### INSTRUCTIONS FOR THE TASK
Show every line below where "lines" can be found.

### DATA SECTION
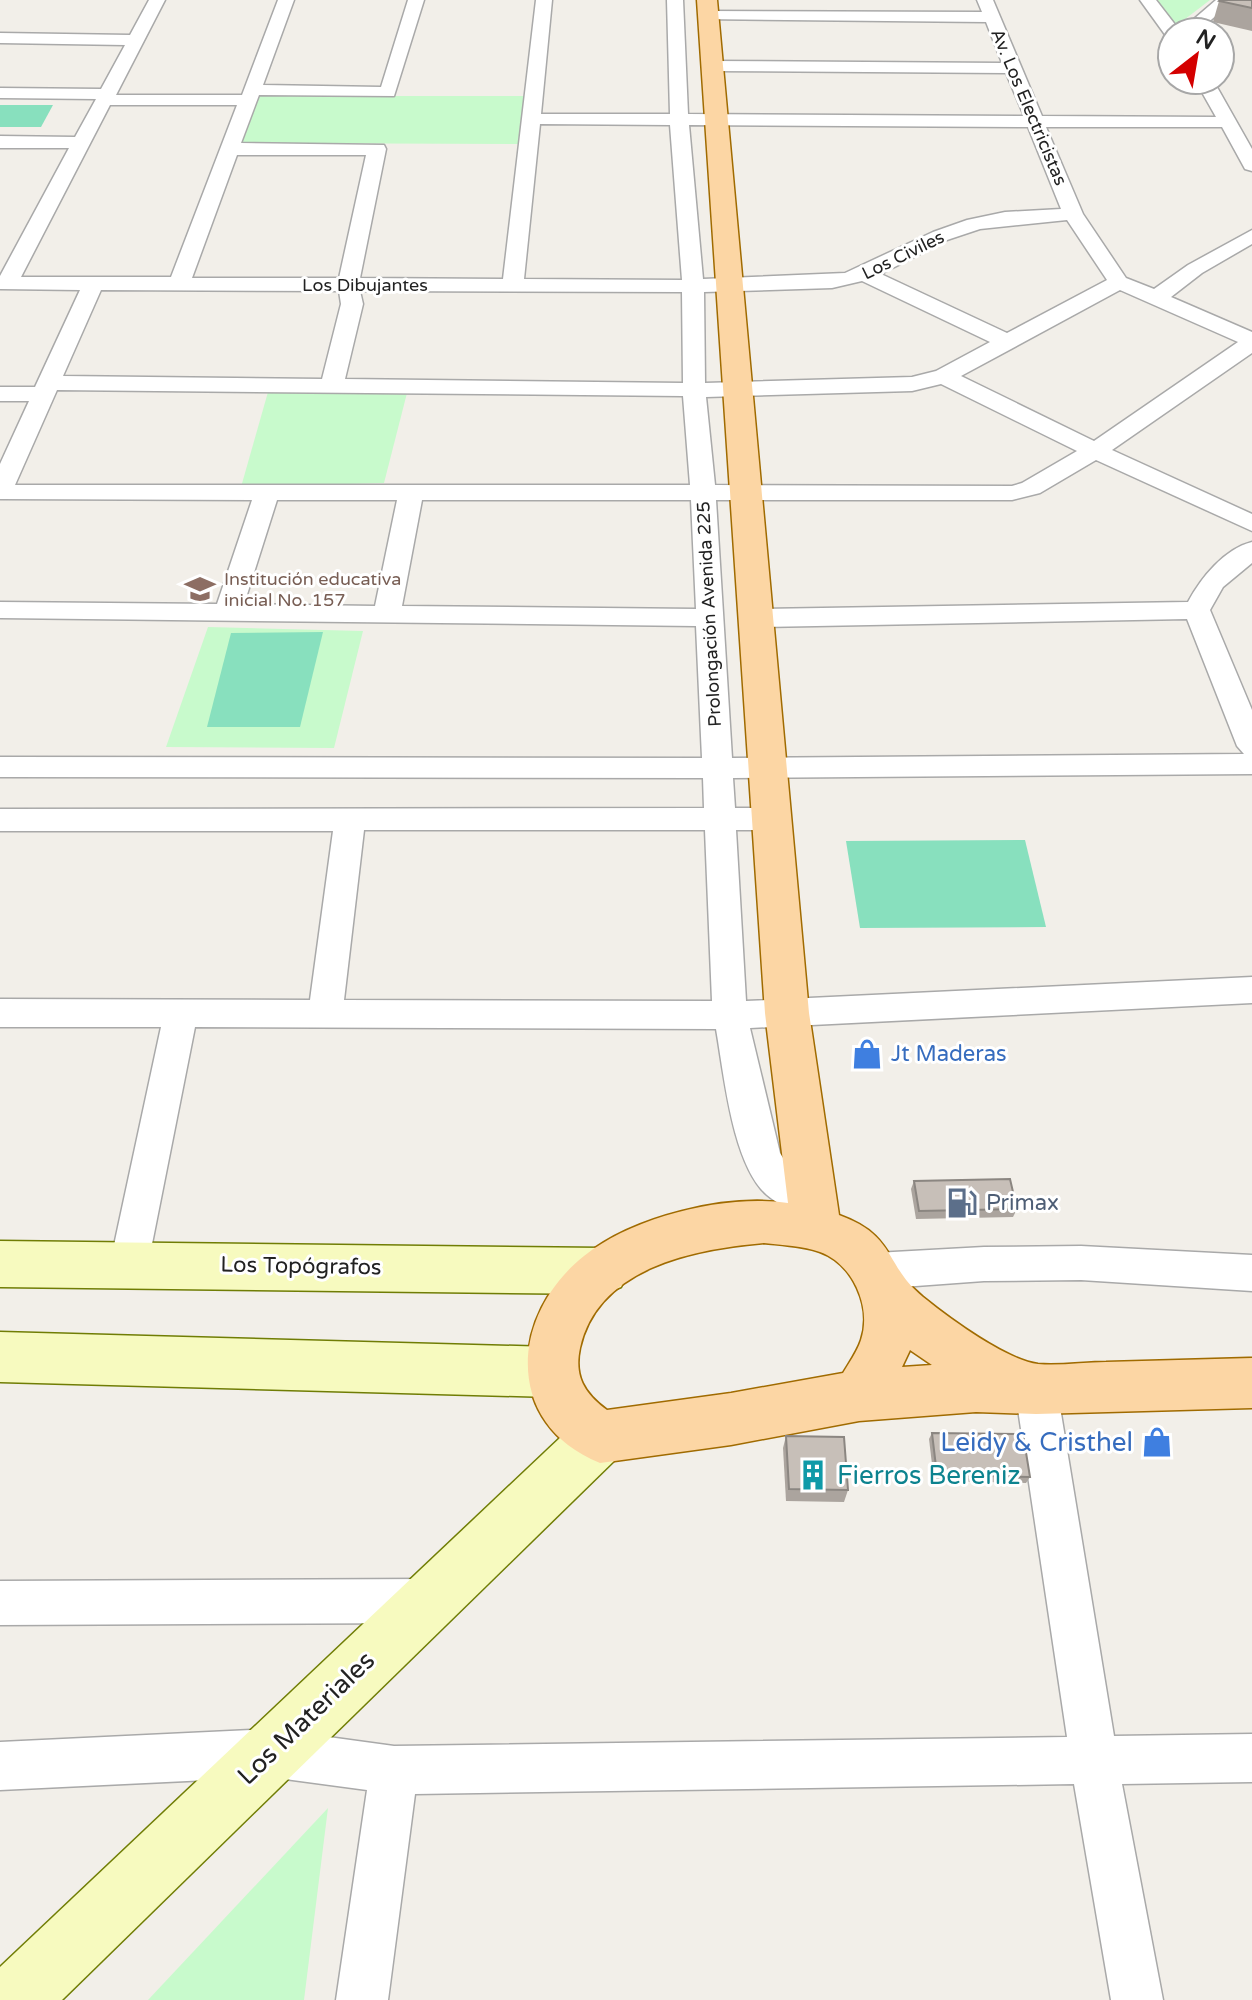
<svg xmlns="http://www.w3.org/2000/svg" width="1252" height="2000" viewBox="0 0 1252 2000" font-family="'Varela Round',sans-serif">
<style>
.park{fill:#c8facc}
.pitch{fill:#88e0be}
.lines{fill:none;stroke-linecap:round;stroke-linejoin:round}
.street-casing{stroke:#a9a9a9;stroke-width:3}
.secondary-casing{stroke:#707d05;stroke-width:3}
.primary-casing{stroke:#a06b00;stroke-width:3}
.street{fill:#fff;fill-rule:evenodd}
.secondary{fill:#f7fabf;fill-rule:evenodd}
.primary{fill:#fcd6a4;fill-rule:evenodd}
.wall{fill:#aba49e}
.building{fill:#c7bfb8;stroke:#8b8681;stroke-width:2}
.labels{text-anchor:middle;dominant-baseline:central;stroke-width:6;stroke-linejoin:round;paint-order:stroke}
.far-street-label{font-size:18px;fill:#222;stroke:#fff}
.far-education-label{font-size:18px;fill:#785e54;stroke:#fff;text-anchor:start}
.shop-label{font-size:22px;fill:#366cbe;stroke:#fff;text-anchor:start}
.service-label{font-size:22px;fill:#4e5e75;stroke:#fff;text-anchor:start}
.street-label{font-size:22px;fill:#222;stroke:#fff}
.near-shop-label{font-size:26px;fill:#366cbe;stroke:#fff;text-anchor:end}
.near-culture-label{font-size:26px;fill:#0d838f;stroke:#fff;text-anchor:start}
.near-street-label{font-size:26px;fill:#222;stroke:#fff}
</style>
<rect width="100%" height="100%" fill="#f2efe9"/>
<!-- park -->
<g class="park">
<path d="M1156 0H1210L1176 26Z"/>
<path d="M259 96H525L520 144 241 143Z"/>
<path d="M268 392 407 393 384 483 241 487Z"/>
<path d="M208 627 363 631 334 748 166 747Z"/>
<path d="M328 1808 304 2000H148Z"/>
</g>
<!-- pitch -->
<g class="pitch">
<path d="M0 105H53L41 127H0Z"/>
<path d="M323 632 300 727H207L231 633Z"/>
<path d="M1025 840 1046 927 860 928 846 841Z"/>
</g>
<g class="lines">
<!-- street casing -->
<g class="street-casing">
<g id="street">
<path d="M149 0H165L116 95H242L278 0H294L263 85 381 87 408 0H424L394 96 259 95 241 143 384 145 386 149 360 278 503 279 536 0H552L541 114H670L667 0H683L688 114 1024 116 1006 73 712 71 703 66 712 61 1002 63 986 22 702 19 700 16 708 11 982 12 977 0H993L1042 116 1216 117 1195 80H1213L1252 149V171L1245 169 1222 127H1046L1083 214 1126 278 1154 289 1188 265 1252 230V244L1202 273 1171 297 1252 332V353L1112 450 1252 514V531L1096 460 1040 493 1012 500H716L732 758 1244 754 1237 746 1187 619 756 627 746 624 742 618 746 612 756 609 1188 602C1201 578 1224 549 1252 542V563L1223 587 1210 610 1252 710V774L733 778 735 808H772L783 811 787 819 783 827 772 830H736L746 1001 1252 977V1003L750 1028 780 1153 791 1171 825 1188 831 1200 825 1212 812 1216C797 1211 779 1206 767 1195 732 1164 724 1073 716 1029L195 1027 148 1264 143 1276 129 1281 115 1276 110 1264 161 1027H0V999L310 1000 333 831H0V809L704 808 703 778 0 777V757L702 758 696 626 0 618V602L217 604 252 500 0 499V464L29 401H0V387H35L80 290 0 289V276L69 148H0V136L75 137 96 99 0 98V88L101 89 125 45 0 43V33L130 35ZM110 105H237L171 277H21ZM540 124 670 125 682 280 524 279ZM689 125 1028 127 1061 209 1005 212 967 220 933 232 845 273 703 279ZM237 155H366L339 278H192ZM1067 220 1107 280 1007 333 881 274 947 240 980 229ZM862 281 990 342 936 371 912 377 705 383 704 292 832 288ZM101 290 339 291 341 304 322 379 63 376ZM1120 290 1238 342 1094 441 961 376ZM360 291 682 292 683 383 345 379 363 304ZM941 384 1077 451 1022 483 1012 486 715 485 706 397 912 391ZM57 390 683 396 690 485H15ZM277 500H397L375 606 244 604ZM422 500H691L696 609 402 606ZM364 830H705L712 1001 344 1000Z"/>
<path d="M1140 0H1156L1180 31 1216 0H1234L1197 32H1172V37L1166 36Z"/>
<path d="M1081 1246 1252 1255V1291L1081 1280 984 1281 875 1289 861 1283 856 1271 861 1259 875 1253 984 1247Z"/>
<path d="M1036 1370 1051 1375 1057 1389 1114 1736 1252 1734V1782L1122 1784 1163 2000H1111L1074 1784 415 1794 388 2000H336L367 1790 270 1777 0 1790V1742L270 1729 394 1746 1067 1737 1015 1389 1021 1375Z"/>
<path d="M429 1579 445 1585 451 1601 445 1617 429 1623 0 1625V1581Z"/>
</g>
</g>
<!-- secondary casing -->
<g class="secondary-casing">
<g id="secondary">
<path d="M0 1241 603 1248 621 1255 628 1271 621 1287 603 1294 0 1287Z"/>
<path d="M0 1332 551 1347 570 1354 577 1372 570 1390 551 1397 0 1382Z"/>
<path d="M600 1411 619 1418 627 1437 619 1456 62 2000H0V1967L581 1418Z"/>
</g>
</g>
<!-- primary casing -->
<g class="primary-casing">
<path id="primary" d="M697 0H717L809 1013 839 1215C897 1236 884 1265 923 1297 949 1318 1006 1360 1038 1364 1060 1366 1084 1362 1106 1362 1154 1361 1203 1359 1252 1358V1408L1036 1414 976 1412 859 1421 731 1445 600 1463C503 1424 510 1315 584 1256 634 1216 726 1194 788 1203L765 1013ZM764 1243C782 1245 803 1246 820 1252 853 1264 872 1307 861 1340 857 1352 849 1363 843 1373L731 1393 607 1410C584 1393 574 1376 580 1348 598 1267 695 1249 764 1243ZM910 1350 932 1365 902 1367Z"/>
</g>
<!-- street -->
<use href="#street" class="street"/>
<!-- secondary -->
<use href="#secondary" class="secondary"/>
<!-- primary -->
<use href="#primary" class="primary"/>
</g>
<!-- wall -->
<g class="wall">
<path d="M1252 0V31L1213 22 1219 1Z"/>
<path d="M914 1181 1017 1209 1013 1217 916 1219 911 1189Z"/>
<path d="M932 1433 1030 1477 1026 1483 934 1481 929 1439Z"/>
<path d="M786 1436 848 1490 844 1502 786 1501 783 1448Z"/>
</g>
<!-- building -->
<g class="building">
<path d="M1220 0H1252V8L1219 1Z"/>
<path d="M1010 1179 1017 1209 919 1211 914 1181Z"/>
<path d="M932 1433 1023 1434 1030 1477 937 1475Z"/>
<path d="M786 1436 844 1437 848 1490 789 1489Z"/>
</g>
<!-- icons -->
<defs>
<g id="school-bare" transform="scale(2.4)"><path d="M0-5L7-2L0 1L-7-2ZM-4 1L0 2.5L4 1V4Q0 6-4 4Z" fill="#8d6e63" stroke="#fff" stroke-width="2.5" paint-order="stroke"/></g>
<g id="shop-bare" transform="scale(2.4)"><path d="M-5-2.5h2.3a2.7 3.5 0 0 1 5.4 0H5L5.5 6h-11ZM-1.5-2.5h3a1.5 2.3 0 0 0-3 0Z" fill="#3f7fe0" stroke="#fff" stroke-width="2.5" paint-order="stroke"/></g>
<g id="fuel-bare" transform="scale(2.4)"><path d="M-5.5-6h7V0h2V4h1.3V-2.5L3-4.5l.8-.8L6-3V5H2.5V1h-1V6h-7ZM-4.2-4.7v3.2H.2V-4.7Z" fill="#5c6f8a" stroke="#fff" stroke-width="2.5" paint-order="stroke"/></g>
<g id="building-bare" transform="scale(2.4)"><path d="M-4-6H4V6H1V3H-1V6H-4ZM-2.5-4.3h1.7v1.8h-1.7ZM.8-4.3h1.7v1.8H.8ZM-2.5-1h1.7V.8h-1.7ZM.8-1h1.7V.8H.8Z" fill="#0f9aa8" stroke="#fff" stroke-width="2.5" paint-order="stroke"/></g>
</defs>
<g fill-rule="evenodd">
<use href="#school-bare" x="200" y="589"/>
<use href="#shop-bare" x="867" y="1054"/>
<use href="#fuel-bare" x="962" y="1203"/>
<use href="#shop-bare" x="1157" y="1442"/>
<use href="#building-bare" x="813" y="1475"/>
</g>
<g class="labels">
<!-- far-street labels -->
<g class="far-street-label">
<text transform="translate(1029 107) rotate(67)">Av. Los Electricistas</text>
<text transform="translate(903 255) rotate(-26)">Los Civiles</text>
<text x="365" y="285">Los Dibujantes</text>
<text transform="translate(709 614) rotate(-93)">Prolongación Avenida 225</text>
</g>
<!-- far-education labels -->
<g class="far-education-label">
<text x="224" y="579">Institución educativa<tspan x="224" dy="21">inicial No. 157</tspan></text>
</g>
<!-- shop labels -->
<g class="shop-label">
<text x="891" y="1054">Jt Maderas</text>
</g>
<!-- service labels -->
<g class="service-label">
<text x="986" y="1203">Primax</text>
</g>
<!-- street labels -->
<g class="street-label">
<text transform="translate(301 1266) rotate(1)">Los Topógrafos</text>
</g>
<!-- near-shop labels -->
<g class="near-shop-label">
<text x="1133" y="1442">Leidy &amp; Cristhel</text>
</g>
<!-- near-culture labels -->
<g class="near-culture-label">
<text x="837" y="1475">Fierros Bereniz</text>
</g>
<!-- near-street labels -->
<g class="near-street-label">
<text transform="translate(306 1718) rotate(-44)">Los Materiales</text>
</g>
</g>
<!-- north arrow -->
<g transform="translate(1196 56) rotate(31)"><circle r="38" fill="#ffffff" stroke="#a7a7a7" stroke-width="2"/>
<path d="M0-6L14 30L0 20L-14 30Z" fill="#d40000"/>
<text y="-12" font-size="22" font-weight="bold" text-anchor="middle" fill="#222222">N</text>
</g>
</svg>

### ANSWER SPACE
.lines{fill:none;stroke-linecap:round;stroke-linejoin:round}
<g class="lines">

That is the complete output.